The test script/form as shown in Listing Four works as follows:

Listing Five

2. Change the paths to the actual location for Perl (replace /usr/local/bin/perl).

3. If you use forms to supply input, strip off the <FORM> and </FORM> lines from your form and attach the resulting body of the form to the debug form provided. For ISINDEX interfaces, supply the arguments in the ISINDEX area of the form.

4. Bring up a browser on this form.

5. Enter the full pathname of the script invoked by the form to test and also supply the METHOD used to submit information.

6. Supply the input to your form.

7. Click on Submit.

If everything is okay with your form, you are notified accordingly, and the output from the form is displayed. (The program currently lacks support to handle pure image outputs.) If not, an error message is displayed and the cause of the error reported, including any parsing errors for a script. All errors resulting from a change in the environment (user to the server) are trapped and reported. Let's take a look at some of the common errors encountered in writing gateways.

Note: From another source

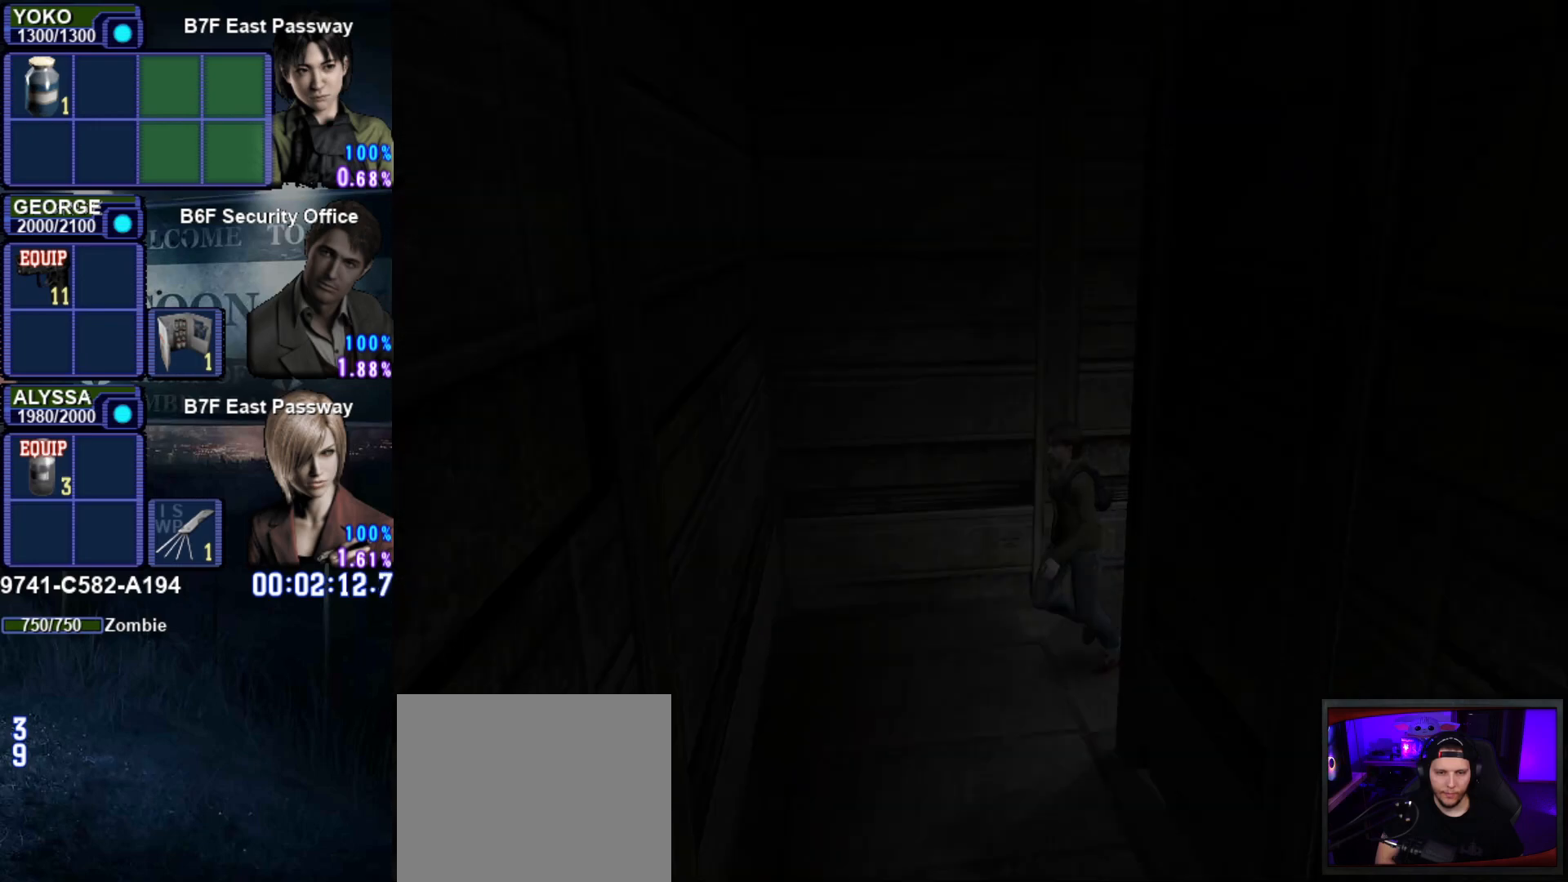
{"buttons": ["SQUARE", "DPAD_UP", "DPAD_LEFT"], "left_stick": "center", "button_events": []}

One of the more common errors is to not provide all of the required environment to the script. When testing, the script is running with its user id set to your id, so it has access to your entire environment, files, and databases. However, when running under the server's control, it runs with the user id set to that of the server, usually "nobody," so it doesn't inherit your environment. Thus, executables accessible during testing might not be found in actual use. Similarly, files readable during testing might suddenly become unreadable. The necessary files should be world readable and world executable, and if they need to be written to, world writable.

Another common error occurs when you do not send the Content-type line as the first line of the output returned by CGI. Make sure the first two lines of the form are the Content-type line followed by a blank line; otherwise, the "malformed header" error appears. The Content-type field needs to be set to the type of the object being returned.

Also, by printing a Content-type line at the very beginning or before printing an error message, you can redirect the errors to the user; otherwise, error messages end up in the daemon's error log.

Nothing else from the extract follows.